Thornton Wilder (in a quote often mistakenly attributed to Oscar Wilde) has famously said: 'I regard the theatre as the greatest of all art forms, the most immediate way in which a human being can share with another the sense of what it is to be a human being.' Grief is shocking because it is so familiar. Grief is an insight into the way in the which domestic tragedy is often quiet, easy to miss, but utterly devastating.

Watching Grief was cathartic. I first learnt about 'cartharsis' during GCSEs, and have liberally rolled out the word in essays ever since, but rarely have I ever experienced it. At times, I have even doubted that catharsis really exists. Perhaps it's just an academic construct designed to make Tragedy seem all the more aloof and daunting. How is it possible to feel the 'purification and purgation' of emotions that catharsis promises to deliver? What does that even mean? For me, watching Grief felt like I was very slowly, scene by scene, ever so gradually, being suffocated. Part way into the second half I realised that my heart was in my throat and I had chills, but I wouldn't be able to pin-point one particular moment that gave rise to these whole-body reactions. Rather, they were the cumulative effect of thoughtful direction, outstanding acting, and a script to die for.

It made me want to call my mum and tell her I love her.

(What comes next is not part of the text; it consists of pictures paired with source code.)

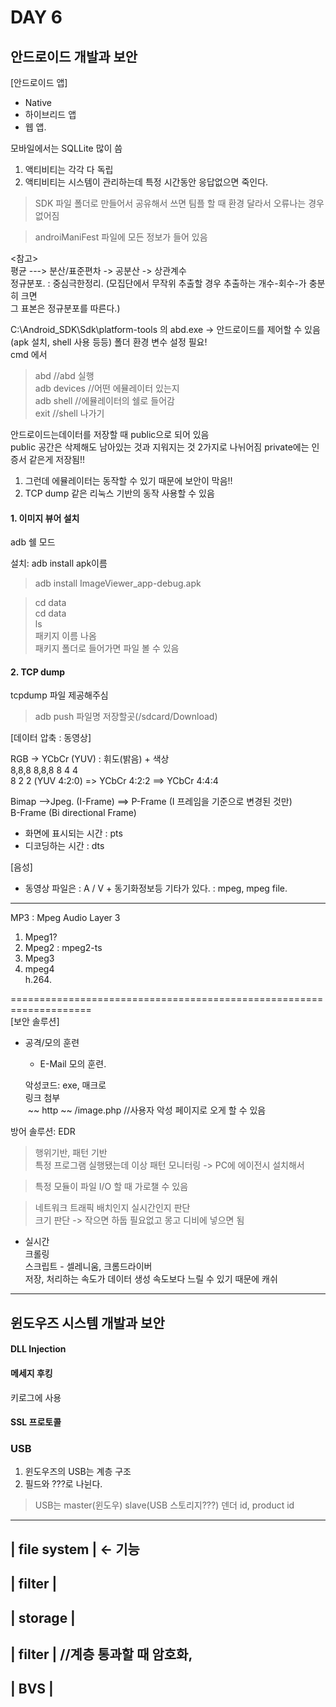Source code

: # DAY 6
## 안드로이드 개발과 보안

[안드로이드 앱]  
- Native  
- 하이브리드 앱  
- 웹 앱.   

모바일에서는 SQLLite 많이 씀  

1. 액티비티는 각각 다 독립  
2. 액티비티는 시스템이 관리하는데 특정 시간동안 응답없으면 죽인다.  

> SDK 파일 폴더로 만들어서 공유해서 쓰면 팀플 할 때 환경 달라서 오류나는 경우 없어짐  

> androiManiFest 파일에 모든 정보가 들어 있음  

<참고>  
평균 ---> 분산/표준편차 -> 공분산 -> 상관계수  
정규분포. : 중심극한정리.  (모집단에서 무작위 추출할 경우 추출하는 개수-회수-가 충분히 크면  
                                            그 표본은 정규분포를 따른다.)




C:\Android_SDK\Sdk\platform-tools 의 abd.exe -> 안드로이드를 제어할 수 있음(apk 설치, shell 사용 등등)
폴더 환경 변수 설정 필요!  
cmd 에서  
> abd  //abd 실행  
> adb devices //어떤 에뮬레이터 있는지  
> adb shell //에뮬레이터의 쉘로 들어감  
> exit //shell 나가기  

안드로이드는데이터를 저장할 때 public으로 되어 있음   
public 공간은 삭제해도 남아있는 것과 지워지는 것 2가지로 나뉘어짐 
private에는 인증서 같은게 저장됨!!  
1. 그런데 에뮬레이터는 동작할 수 있기 때문에 보안이 막음!!  
2. TCP dump 같은 리눅스 기반의 동작 사용할 수 있음  

#### 1. 이미지 뷰어 설치

adb 쉘 모드  

설치: adb install apk이름  
> adb install ImageViewer_app-debug.apk

> cd data  
> cd data  
> ls  
> 패키지 이름 나옴  
> 패키지 폴더로 들어가면 파일 볼 수 있음  

#### 2. TCP dump
tcpdump 파일 제공해주심  

> adb push 파일명 저장할곳(/sdcard/Download)  

[데이터 압축 : 동영상]  

RGB -> YCbCr (YUV) : 휘도(밝음) + 색상  
8,8,8        8,8,8                       8           4 4  
                                               8           2 2      (YUV 4:2:0) => YCbCr 4:2:2  ==> YCbCr 4:4:4  

Bimap -->Jpeg. (I-Frame) ==> P-Frame (I 프레임을 기준으로 변경된 것만)  
                                                 B-Frame (Bi directional Frame)  
 - 화면에 표시되는 시간 : pts  
 - 디코딩하는 시간 : dts  


[음성]  

* 동영상 파일은 : A / V + 동기화정보등 기타가 있다. : mpeg, mpeg file.  

--------------------------------  
MP3 : Mpeg Audio Layer 3  

1)  Mpeg1?  
2) Mpeg2 : mpeg2-ts  
3) Mpeg3  
4) mpeg4  
h.264.  

====================================================================  
[보안 솔루션]  
* 공격/모의 훈련  
  - E-Mail 모의 훈련. 
  
  악성코드: exe, 매크로  
  링크 첨부  
    <img> ~~ http  ~~ /image.php </img>  //사용자 악성 페이지로 오게 할 수 있음
  
 방어 솔루션: EDR
  > 행위기반, 패턴 기반  
  > 특정 프로그램 실행됐는데 이상 패턴 모니터링 -> PC에 에이전시 설치해서  
  
  > 특정 모듈이 파일 I/O 할 때 가로챌 수 있음  
  
  > 네트워크 트래픽 배치인지 실시간인지 판단  
  > 크기 판단 -> 작으면 하둡 필요없고 몽고 디비에 넣으면 됨  
  
  - 실시간  
  크롤링  
  스크립트 - 셀레니움, 크롬드라이버  
  저장, 처리하는 속도가 데이터 생성 속도보다 느릴 수 있기 때문에 캐쉬  

-----
## 윈도우즈 시스템 개발과 보안


#### DLL Injection
  
#### 메세지 후킹
키로그에 사용  

#### SSL 프로토콜


### USB
1. 윈도우즈의 USB는 계층 구조
2. 필드와 ???로 나뉜다.

> USB는 master(윈도우) slave(USB 스토리지???) 
> 덴더 id, product id


--------------------
|   file system    |  <- 기능  
--------------------  
|   **filter**     |
---------------------
|   storage        |
--------------------
|   **filter**     |   //계층 통과할 때 암호화, 
---------------------
|  BVS             |
--------------------



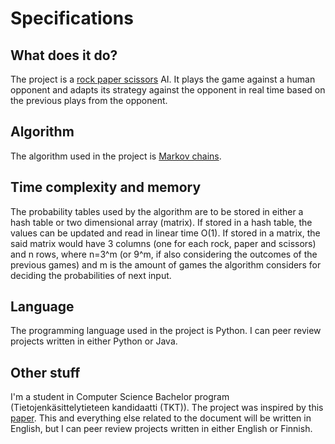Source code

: # Specifications

## What does it do?

The project is a [rock paper scissors](https://en.wikipedia.org/wiki/Rock_paper_scissors) AI. It plays the game against a human opponent and adapts its strategy against the opponent in real time based on the previous plays from the opponent.

## Algorithm

The algorithm used in the project is [Markov chains](https://en.wikipedia.org/wiki/Markov_chain).

## Time complexity and memory

The probability tables used by the algorithm are to be stored in either a hash table or two dimensional array (matrix). If stored in a hash table, the values can be updated and read in linear time O(1). If stored in a matrix, the said matrix would have 3 columns (one for each rock, paper and scissors) and n rows, where n=3^m (or 9^m, if also considering the outcomes of the previous games) and m is the amount of games the algorithm considers for deciding the probabilities of next input.

## Language

The programming language used in the project is Python. I can peer review projects written in either Python or Java.

## Other stuff

I'm a student in Computer Science Bachelor program (Tietojenkäsittelytieteen kandidaatti (TKT)). The project was inspired by this [paper](https://arxiv.org/pdf/2003.06769.pdf). This and everything else related to the document will be written in English, but I can peer review projects written in either English or Finnish.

That is not to say that Grief is a relentless trudge through pain, distress and despair. The episodic structure allows for its fair share of easy laughs and awkward, social commentary. I looked forward to Hugh, an old school-friend of Edwin's, played by Louis Norris, coming on stage. He had some hilarious one-liners, and reliably injected some warmth and humour into the production. No doubt, he was an audience favourite. Ella Konzon and Alexandra Wetherall, as Gertrude and Muriel, brought boundless energy onto the stage, and provided convincing comic renditions of 'ladies who lunch'. The momentum that these characters bring to the stage emphasises the absence of happiness, the lack of life, in the rest of production and allow us a glimpse into the life that Dorothy could have had.

The only weakness to this production, and a flaw which was somewhat inevitable, is the age difference between the actors and their characters. At times, it was slightly odd to watch a cast of students play the elderly. The only cast members whose intended age I never doubted were Wakefield, as Edwin, and Wetherell, as Muriel. In one scene, Svistunenko emerges in a ball gown, and she looks absolutely sensational. My criticism here is that she looks too good. Too beautiful. Too young. Perhaps this can be justified by the context of the scene itself: a rare celebration. However, it takes a leap of imagination on behalf of the audience to picture Svistunenko as a tired, unglamorous middle-aged woman. The set and lighting do much to counter these limitations through cleverly transporting the audience into a realistic suburban family home.

This is a play that will haunt you. Personally, I haven't been able to stop thinking about it.